* [WORK TASK] From the records below, find each line with the string "faith" and copy it.

[Stored data]
■ ■ ■
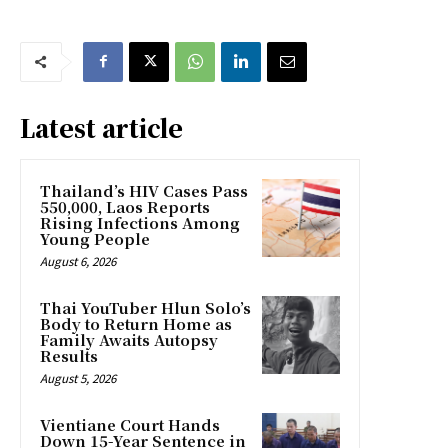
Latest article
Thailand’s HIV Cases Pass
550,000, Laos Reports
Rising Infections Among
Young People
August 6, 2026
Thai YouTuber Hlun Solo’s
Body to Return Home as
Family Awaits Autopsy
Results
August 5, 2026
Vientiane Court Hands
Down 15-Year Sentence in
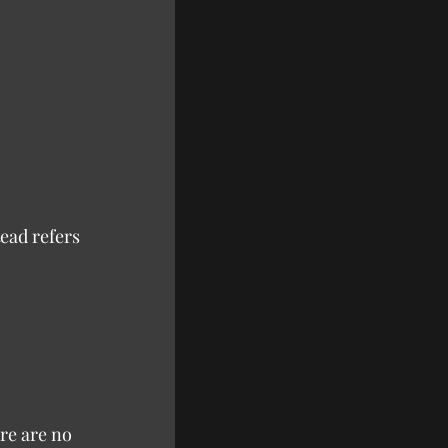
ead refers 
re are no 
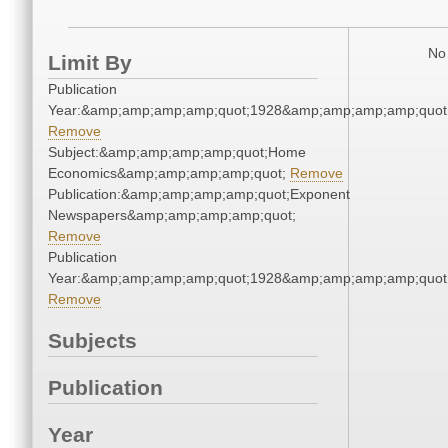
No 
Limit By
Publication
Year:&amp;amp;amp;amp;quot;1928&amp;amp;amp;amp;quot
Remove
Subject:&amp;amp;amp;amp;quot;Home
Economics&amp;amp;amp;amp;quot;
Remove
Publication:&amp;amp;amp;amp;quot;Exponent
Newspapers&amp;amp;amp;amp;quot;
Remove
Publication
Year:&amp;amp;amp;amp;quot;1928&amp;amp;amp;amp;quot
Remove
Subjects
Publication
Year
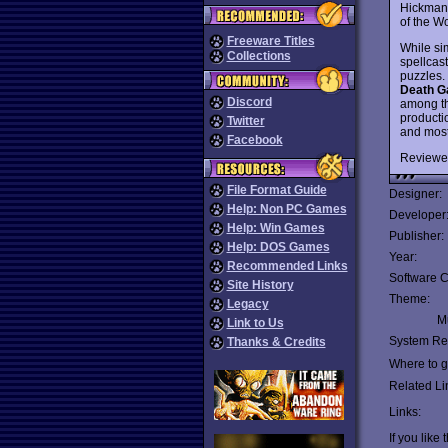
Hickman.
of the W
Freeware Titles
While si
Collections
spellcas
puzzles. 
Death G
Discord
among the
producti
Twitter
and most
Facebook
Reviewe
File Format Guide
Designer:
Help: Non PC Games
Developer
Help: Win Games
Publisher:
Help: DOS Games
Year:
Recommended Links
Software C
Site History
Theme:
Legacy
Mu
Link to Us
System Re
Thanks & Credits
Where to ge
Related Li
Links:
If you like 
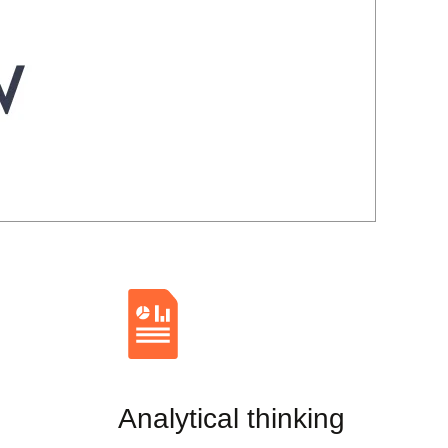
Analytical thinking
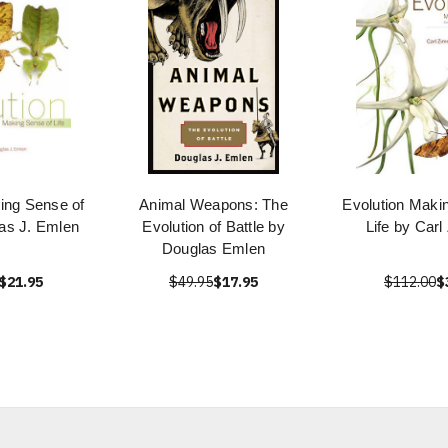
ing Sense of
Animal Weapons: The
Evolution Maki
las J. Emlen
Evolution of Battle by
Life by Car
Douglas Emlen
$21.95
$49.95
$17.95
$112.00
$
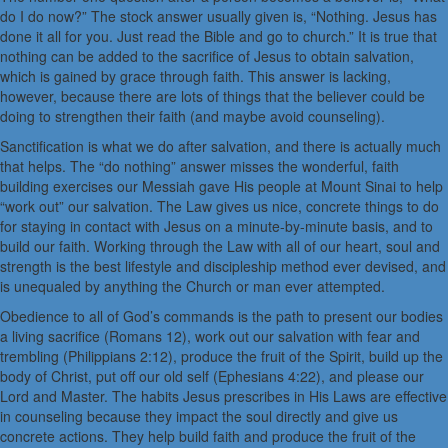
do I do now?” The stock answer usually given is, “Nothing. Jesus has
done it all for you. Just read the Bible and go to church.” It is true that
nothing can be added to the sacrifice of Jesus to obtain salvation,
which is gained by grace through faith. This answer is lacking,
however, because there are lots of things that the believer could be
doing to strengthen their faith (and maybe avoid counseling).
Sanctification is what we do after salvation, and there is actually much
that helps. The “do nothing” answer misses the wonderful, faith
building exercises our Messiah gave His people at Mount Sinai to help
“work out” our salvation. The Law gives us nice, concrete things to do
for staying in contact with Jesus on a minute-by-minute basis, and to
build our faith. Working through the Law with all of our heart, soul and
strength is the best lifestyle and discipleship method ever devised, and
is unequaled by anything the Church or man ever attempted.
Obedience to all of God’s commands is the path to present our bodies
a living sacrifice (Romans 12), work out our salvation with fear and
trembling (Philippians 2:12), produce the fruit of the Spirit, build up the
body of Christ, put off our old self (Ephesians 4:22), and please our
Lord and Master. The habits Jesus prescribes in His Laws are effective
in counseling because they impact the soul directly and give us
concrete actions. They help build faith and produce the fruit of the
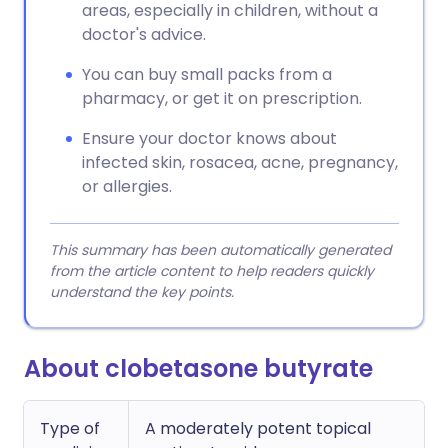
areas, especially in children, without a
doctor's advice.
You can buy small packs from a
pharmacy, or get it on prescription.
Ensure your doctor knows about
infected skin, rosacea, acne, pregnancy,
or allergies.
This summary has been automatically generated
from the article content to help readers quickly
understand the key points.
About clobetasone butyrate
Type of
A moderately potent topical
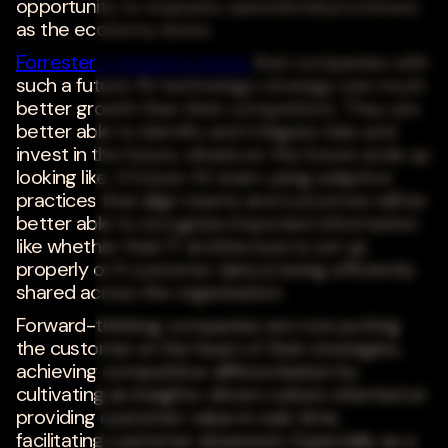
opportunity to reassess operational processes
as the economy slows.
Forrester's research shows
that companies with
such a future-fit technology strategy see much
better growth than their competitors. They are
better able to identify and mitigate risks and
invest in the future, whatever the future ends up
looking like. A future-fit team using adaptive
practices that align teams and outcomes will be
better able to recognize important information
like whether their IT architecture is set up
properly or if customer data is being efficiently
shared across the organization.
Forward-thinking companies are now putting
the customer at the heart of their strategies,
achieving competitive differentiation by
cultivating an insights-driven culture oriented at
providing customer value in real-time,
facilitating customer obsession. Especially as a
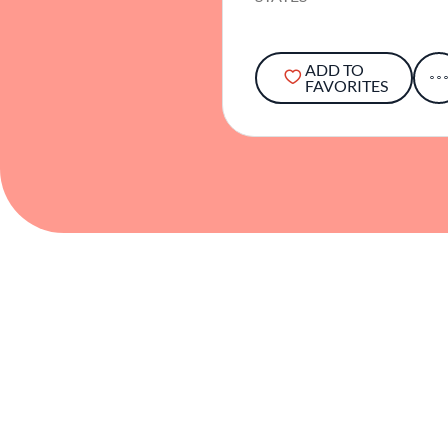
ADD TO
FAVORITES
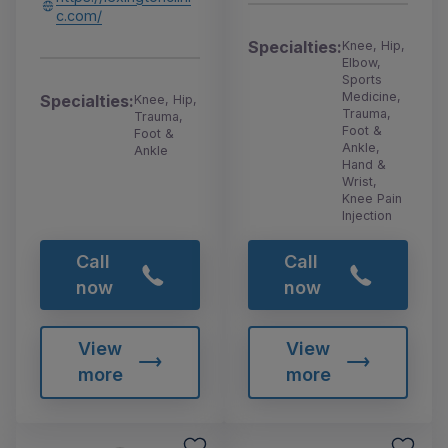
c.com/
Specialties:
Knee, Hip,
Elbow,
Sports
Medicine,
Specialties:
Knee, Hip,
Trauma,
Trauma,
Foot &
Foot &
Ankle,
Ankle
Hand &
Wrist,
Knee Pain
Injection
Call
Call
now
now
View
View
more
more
■ ■ ■
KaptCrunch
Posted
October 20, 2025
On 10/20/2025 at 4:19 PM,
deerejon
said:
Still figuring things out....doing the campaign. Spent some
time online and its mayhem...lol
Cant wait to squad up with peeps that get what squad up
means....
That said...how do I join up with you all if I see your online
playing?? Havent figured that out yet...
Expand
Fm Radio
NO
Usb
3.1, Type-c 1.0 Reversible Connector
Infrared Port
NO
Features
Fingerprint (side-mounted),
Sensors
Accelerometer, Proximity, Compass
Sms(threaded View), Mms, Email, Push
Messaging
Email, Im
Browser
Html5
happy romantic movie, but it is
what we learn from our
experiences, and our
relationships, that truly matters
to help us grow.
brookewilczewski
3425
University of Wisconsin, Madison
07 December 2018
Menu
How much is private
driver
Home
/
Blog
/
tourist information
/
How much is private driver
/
■ ■ ■
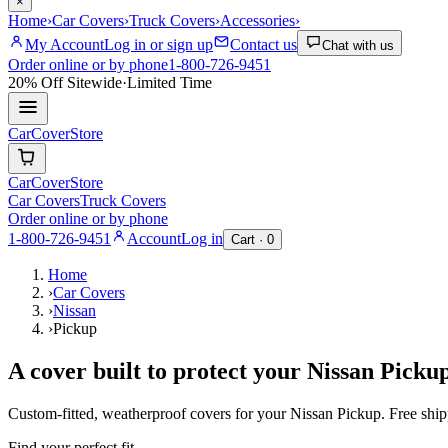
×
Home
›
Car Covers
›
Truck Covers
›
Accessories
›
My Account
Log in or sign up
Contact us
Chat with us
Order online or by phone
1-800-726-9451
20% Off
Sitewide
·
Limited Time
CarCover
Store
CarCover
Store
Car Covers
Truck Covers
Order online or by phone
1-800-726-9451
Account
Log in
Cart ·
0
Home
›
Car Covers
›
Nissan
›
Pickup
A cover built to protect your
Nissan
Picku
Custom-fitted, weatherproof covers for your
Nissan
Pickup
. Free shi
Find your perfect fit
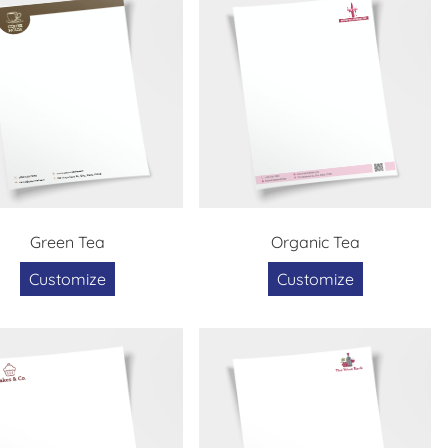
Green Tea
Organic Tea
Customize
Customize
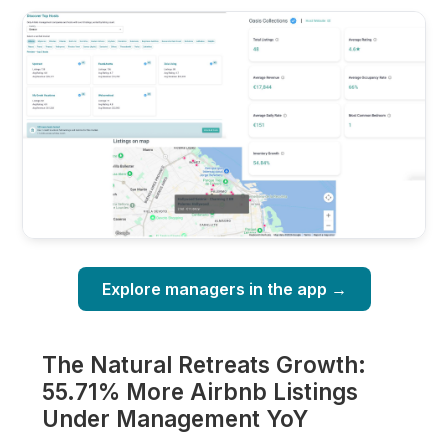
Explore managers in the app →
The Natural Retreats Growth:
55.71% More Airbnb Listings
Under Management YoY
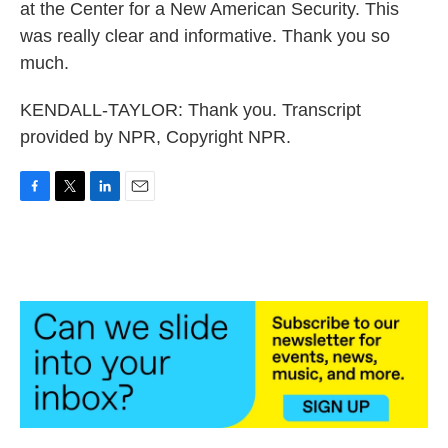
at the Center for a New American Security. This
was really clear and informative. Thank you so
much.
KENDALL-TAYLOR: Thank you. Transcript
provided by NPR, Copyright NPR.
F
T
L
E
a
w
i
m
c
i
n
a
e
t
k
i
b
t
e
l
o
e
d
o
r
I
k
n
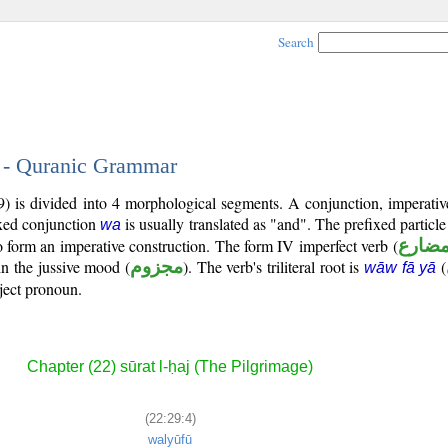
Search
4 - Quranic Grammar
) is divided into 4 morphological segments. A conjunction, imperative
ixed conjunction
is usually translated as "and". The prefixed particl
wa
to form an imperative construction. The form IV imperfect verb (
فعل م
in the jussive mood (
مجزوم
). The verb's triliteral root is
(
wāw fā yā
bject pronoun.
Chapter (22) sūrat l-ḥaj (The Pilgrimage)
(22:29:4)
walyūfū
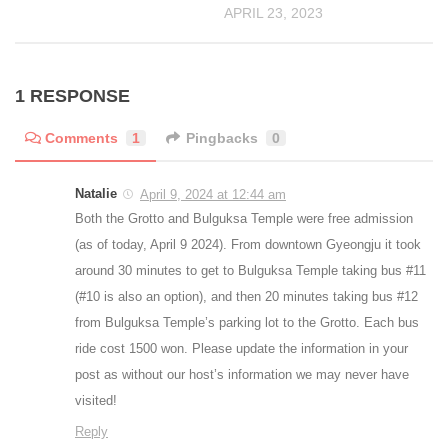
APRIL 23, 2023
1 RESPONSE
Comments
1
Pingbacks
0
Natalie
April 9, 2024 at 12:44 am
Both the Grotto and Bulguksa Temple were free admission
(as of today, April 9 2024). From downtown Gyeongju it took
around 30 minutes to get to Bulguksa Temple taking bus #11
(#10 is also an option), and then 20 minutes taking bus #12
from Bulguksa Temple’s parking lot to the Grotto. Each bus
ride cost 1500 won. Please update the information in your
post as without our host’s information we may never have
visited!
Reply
■ ■ ■
* [RESPONSE BOX]
which is gained by grace through faith. This answer is lacking,
doing to strengthen their faith (and maybe avoid counseling).
that helps. The “do nothing” answer misses the wonderful, faith
build our faith. Working through the Law with all of our heart, soul and
concrete actions. They help build faith and produce the fruit of the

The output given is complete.